さきちゃんたちの夜さきちゃんたちの夜
著者:よしもと ばなな
新潮社(2013-03-29)
販売元:Amazon.co.jp

失踪した友人を捜す早紀(さき)。祖父母秘伝の豆スープを配る咲(さき)。双子の兄を事故で亡くした崎(さき)の部屋に転がり込んだ、10歳の姪さき……。いま〈さきちゃん〉たちに訪れた小さな奇跡が、かけがえのないきらめきを放つ。きつい世の中を、前を向いて生きる女性たちに贈る、よしもとばななの5つの物語。

よしもとさんの本を読むのは久しぶりだなーと思って調べてみたら読むのは9年振りだったみたいです。びっくり。今までも読もうと思った作品は何冊もあったのですが。
この作品は以前「王様のブランチ」で紹介されていて実際にばななさんが出演されて作品についてお話しされていたのを聴いて興味を持ちました。
良かった。どの作品もやさしくて素敵な作品ばかりでした。
「スポンジ」早紀と飯岡が作家で早紀が編集者として担当していた高崎を捜しに行く話です。早紀が結婚して子供が出来て2人とは離れてしまっていたけど、3人が集まって一つの作品を作り上げる雰囲気が好きでした。最後も諸々良かった。
「鬼っ子」紗季の伯母が亡くなったと知り紗季は伯母が最期に住んでいた宮崎の一軒家に向かう。そこにはたくさんの鬼っ子たちが。そして紗季へあてられた手紙に、近所に住む黒木さんがいました。親兄弟から離れてたった一人で生きてきた伯母さん。世間知らずで人に迷惑をかけるような人ではなくて、たくさんの人に支えられ支えてきた人なんだと思ったら何だか私まで温かい気持ちになりました。
「癒しの豆スープ」祖父母が亡くなったことで毎週土日の午前中に近所に無料でふるまっていた豆スープがなくなった。そこで離婚した咲の父母が復活させようと奮闘します。1度離れてしまった夫婦が離れてから再び話をし、共同作業をしていくことでいろんなことを振り返ります。離れて分かることもたくさんあるんだろうなーなんて読んでいて思いました。それは咲が大人になったからというのもあるんだろうけど。咲が父親の新しい奥さんに逢いに行ったところが好きでした。
「天使」保育所に勤める沙季は近くに出来たビストロに通うようになり、そこに勤める鈴木さんと付き合うようになります。いきなり元奥さんに罵倒されるところから始まるので、不倫なのかと思ったらそういうわけでもなく。読んでみたら奥さんが別れたことを後悔して僻んでるのかな?なんて思ったのだけど。鈴木さんの天使論はびっくりしたけど、でも沙季が人間だと分かっても変わらず愛している姿が好きでした。

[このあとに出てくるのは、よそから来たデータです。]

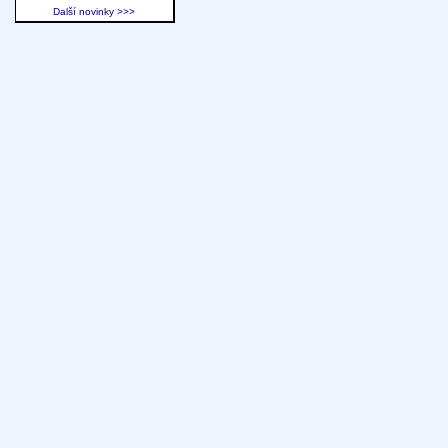
Další novinky >>>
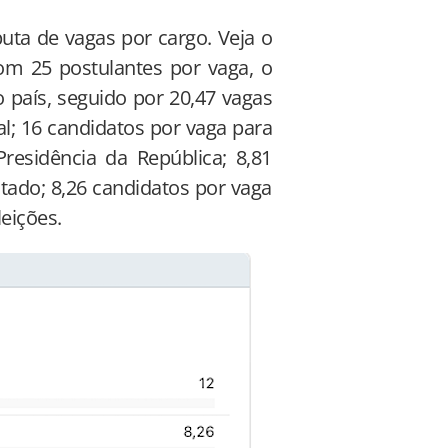
puta de vagas por cargo. Veja o
com 25 postulantes por vaga, o
 país, seguido por 20,47 vagas
l; 16 candidatos por vaga para
esidência da República; 8,81
ado; 8,26 candidatos por vaga
eições.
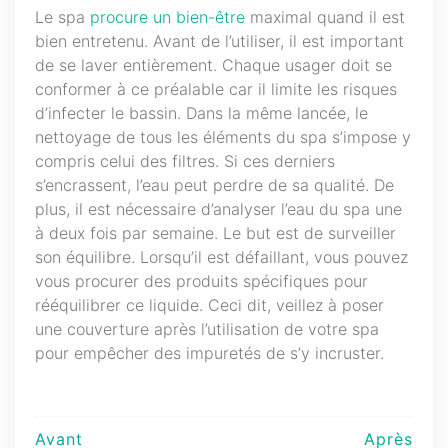
Le spa
procure un bien-être
maximal quand il est
bien entretenu. Avant de l’utiliser, il est important
de se laver entièrement. Chaque usager doit se
conformer à ce préalable car il limite les risques
d’infecter le bassin. Dans la même lancée, le
nettoyage de tous les éléments du spa s’impose y
compris celui des filtres. Si ces derniers
s’encrassent, l’eau peut perdre de sa qualité. De
plus, il est nécessaire d’analyser l’eau du spa une
à deux fois par semaine. Le but est de surveiller
son équilibre. Lorsqu’il est défaillant, vous pouvez
vous procurer des produits spécifiques pour
rééquilibrer ce liquide. Ceci dit, veillez à poser
une couverture après l’utilisation de votre spa
pour empêcher des impuretés de s’y incruster.
Navigation
Avant
Après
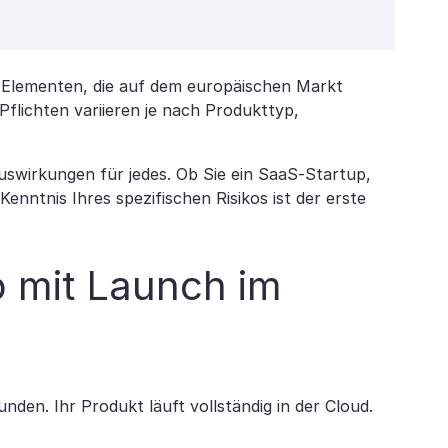
en Elementen, die auf dem europäischen Markt
 Pflichten variieren je nach Produkttyp,
-Auswirkungen für jedes. Ob Sie ein SaaS-Startup,
enntnis Ihres spezifischen Risikos ist der erste
p mit Launch im
en. Ihr Produkt läuft vollständig in der Cloud.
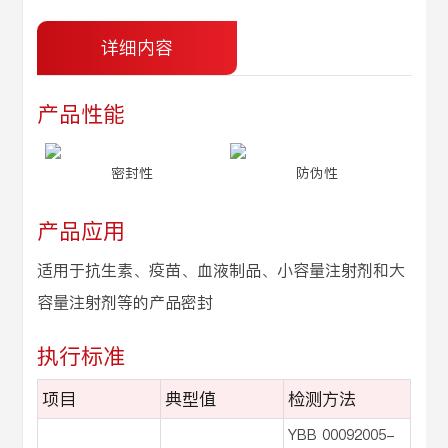
详细内容
产品性能
密封性
防伪性
产品应用
适用于抗生素、疫苗、血液制品、小容量注射剂和大
容量注射剂等的产品密封
执行标准
项目
典型值
检测方法
YBB 00092005-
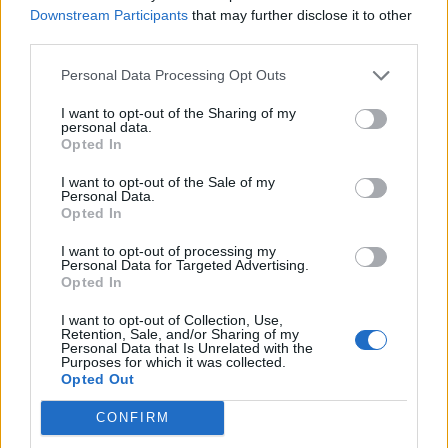
az amerikai elnökkel, ugyanakkor a 2016-os elnöki
Downstream Participants
that may further disclose it to other
kampány során visszautasította, hogy hitelt nyújtson neki -
third parties.
írja az amerikai napilap szombati számában. Az ügyhöz
Personal Data Processing Opt Outs
közel álló forrás szerint a Trump Organization egy
Miamiban lévő nyaralót ajánlott fel fedezetként, és nem a
I want to opt-out of the Sharing of my
kampányt, hanem egy Turnberry nevű skóciai...
personal data.
Opted In
I want to opt-out of the Sale of my
KEDVES OLVASÓNK!
Personal Data.
Opted In
A keresett cikk a portfolio.hu hírarchívumához
tartozik, melynek olvasása előfizetéses
I want to opt-out of processing my
Personal Data for Targeted Advertising.
regisztrációhoz kötött.
Opted In
Az előfizetés a következőket tartalmazza:
I want to opt-out of Collection, Use,
Retention, Sale, and/or Sharing of my
Portfolio.hu teljes cikkarchívum
Personal Data that Is Unrelated with the
Purposes for which it was collected.
Kötéslisták: BÉT elmúlt 2 év napon belüli
Opted Out
kötéslistái
CONFIRM
Előfizetés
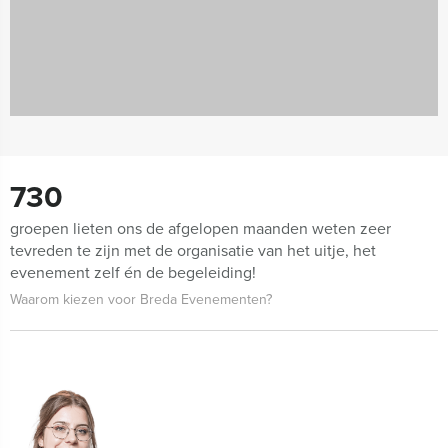
730
groepen lieten ons de afgelopen maanden weten zeer
tevreden te zijn met de organisatie van het uitje, het
evenement zelf én de begeleiding!
Waarom kiezen voor Breda Evenementen?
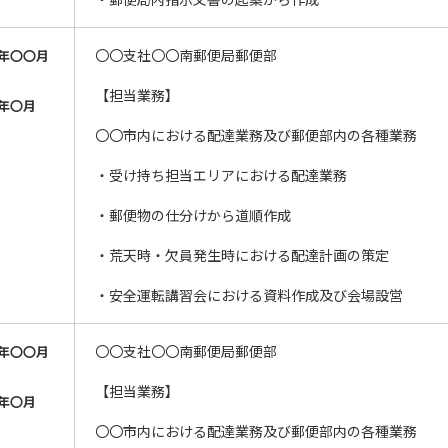
〇〇支社〇〇南郵便局郵便部
年〇〇月
【担当業務】
年〇月
〇〇市内における配達業務及び郵便部内の各種業務
・受け持ち担当エリアにおける配達業務
・郵便物の仕分けから道順作成
・荒天時・欠員発生時における配達計画の策定
・安全運転講習会における資料作成及び会場設営
〇〇支社〇〇南郵便局郵便部
年〇〇月
【担当業務】
年〇月
〇〇市内における配達業務及び郵便部内の各種業務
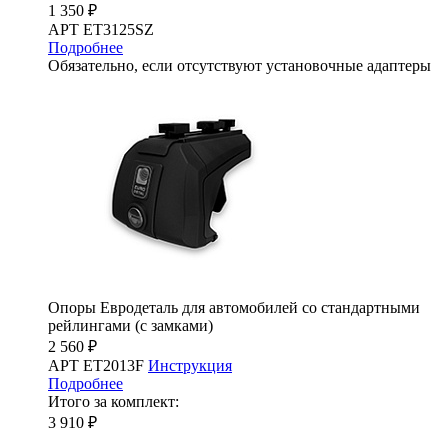
1 350 ₽
АРТ ET3125SZ
Подробнее
Обязательно, если отсутствуют установочные адаптеры
Опоры Евродеталь для автомобилей со стандартными
рейлингами (с замками)
2 560 ₽
АРТ ET2013F
Инструкция
Подробнее
Итого за комплект:
3 910 ₽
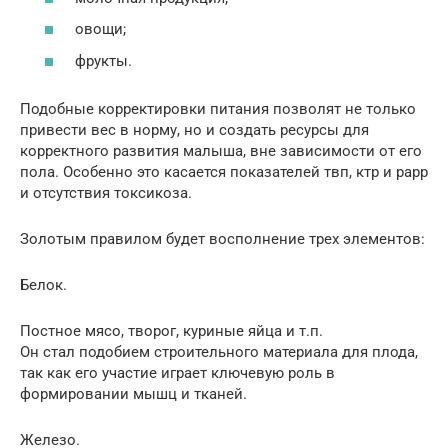
овощи;
фрукты.
Подобные корректировки питания позволят не только
привести вес в норму, но и создать ресурсы для
корректного развития малыша, вне зависимости от его
пола. Особенно это касается показателей твп, ктр и рарр
и отсутствия токсикоза.
Золотым правилом будет восполнение трех элементов:
Белок.
Постное мясо, творог, куриные яйца и т.п.
Он стал подобием строительного материала для плода,
так как его участие играет ключевую роль в
формировании мышц и тканей.
Железо.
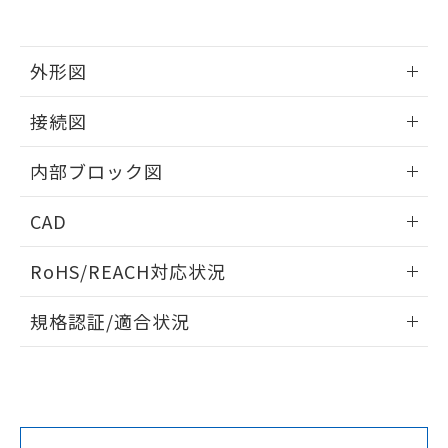
外形図
情報更新：2025/11/04
接続図
情報更新：2025/11/04
内部ブロック図
情報更新：2025/11/04
CAD
ログイン/会員登録いただくと、CADデータをダウンロー
RoHS/REACH対応状況
ドすることができます。
情報更新：2026/7/29
規格認証/適合状況
ログイン/会員登録
K3HB-SSD-A-DRT1 AC/DC24のRoHS対応状況については、
UL認証
CSA認証
CEマーキング適合
営業部門もしくは販売店にお問い合わせください。
Yes
Yes
Yes
この製品のRoHS/REACH対応状況ページへ
ダウンロードデータをご利用いただく前に、以下を必ずお読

「さきちゃんたちの夜」双子の兄を失った崎とその兄の娘のさき。2人の一晩だけのおとまりがかわいかったです。私もきっといつか一人が楽で自分の生活領域に人が入ってこないでほしいって思うような気がするのだけど(あくまで予想)そう思ったときこそめんどうくさいと思うことが心地よく感じたりするのかなぁなんて思ったりしました。
ほしよりこさんの装画も素敵です。